Após a vitória da Noruega sobre o Brasil na Copa, o nome de Erling Haaland voltou a dominar as conversas dentro e fora do futebol. Além dos dois gols decisivos, o atacante chamou atenção por um hábito que já vinha despertando curiosidade: a dieta ancestral, estilo alimentar que ele adotou e ajudou a popularizar.
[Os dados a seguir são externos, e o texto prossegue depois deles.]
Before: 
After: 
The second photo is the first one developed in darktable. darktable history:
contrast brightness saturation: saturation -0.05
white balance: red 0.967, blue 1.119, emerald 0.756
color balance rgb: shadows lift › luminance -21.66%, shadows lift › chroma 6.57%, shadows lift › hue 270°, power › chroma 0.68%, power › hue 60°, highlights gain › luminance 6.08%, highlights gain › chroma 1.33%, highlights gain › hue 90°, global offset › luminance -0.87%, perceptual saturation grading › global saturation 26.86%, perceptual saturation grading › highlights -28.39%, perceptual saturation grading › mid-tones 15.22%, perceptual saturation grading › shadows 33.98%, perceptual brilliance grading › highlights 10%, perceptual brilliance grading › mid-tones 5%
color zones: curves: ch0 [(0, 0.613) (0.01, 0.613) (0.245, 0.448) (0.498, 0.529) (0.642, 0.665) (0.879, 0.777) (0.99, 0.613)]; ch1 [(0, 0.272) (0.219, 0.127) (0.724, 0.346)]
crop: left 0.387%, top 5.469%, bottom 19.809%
A pergunta que ficou foi direta: o DNA ajuda a explicar esse desempenho? Segundo especialistas, a alimentação pode influenciar a expressão dos genes por mecanismos epigenéticos, sem mudar a sequência genética. Nutrientes enviam sinais ao corpo e participam da regulação do metabolismo, da inflamação e da energia.
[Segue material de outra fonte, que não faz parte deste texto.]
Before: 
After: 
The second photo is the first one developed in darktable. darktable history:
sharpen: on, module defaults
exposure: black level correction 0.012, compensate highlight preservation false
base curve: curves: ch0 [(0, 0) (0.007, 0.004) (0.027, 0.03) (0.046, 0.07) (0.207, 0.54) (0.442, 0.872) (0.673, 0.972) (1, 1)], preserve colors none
Mesmo assim, nenhum prato decide uma carreira sozinho. “O desempenho atlético de elite resulta da interação entre predisposição genética, treinamento, nutrição, recuperação e outros fatores ambientais. A alimentação potencializa, mas não determina o sucesso esportivo”, explica Alexandre Lucidi, geneticista e mestre em Neurologia.
Como a dieta ancestral age no DNA?
A dieta ancestral parte da ideia de que o corpo humano ainda carrega mecanismos metabólicos moldados na evolução. Por isso, alimentos densos em nutrientes, como carnes, ovos, peixes e vísceras, podem atender a demandas importantes do organismo.
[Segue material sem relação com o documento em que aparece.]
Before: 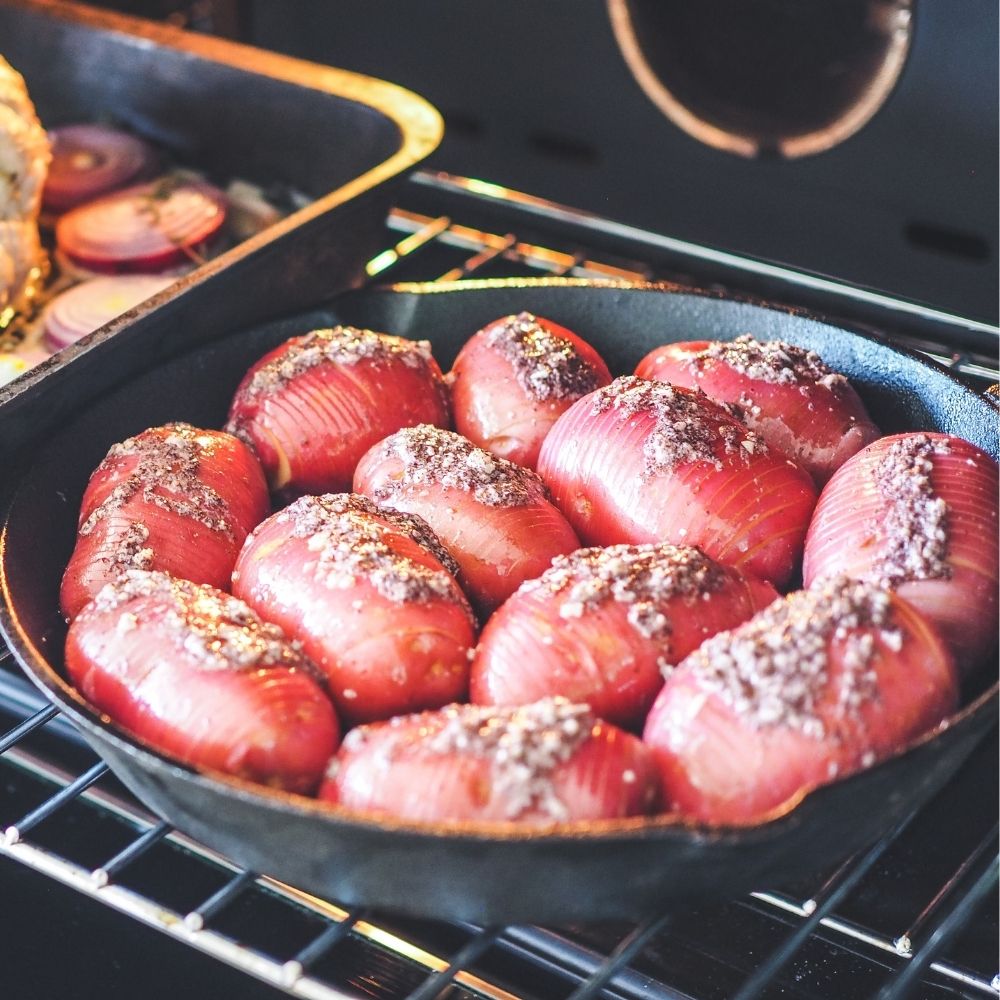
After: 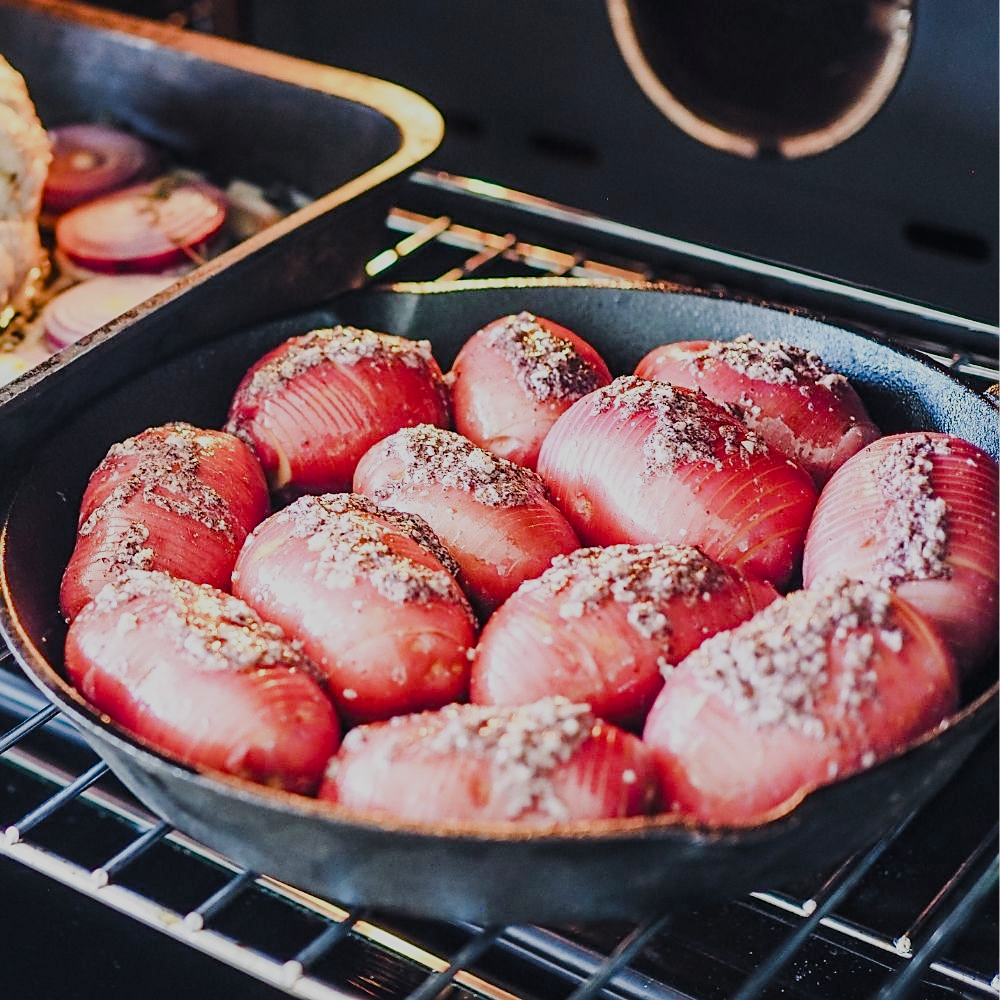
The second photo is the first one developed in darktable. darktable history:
filmic rgb: black relative exposure -6.19 EV, white relative exposure 6.97 EV, hardness 2.23
contrast brightness saturation: contrast 0.136
sharpen: on, module defaults
color balance rgb: perceptual saturation grading › global saturation 20%, perceptual saturation grading › highlights -50.444%, perceptual saturation grading › shadows 30.306%, global vibrance 20%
Lucidi explica que ácidos graxos, vitaminas e minerais atuam como sinais moleculares. Eles influenciam energia, homeostase e inflamação. Porém, o especialista faz uma ressalva: a ciência não sustenta que óleos vegetais refinados sejam, sozinhos, sempre pró-inflamatórios.
O maior vilão, segundo a maior parte dos estudos citados, aparece no excesso de ultraprocessados. Esses produtos reúnem alta densidade energética, baixa oferta de compostos bioativos e impacto negativo sobre a microbiota intestinal.

O que Haaland come na dieta animal-based?
A rotina do craque ficou conhecida pelo consumo de coração de boi, fígado, ovos, peixes, leite e mel. Essa estratégia se aproxima da animal-based, abordagem que reduz ou retira vegetais, fibras e carboidratos vegetais, ao contrário da low carb e da paleo clássica.
Luís Guilhermo, nutricionista funcional integrativo e esportivo, explica que a diferença está no grau de restrição vegetal. A low carb reduz carboidratos, mas mantém vegetais e frutas. A paleo corta ultraprocessados e grãos, mas preserva tubérculos, frutas e castanhas. Já a animal-based aposta quase totalmente em alimentos de origem animal.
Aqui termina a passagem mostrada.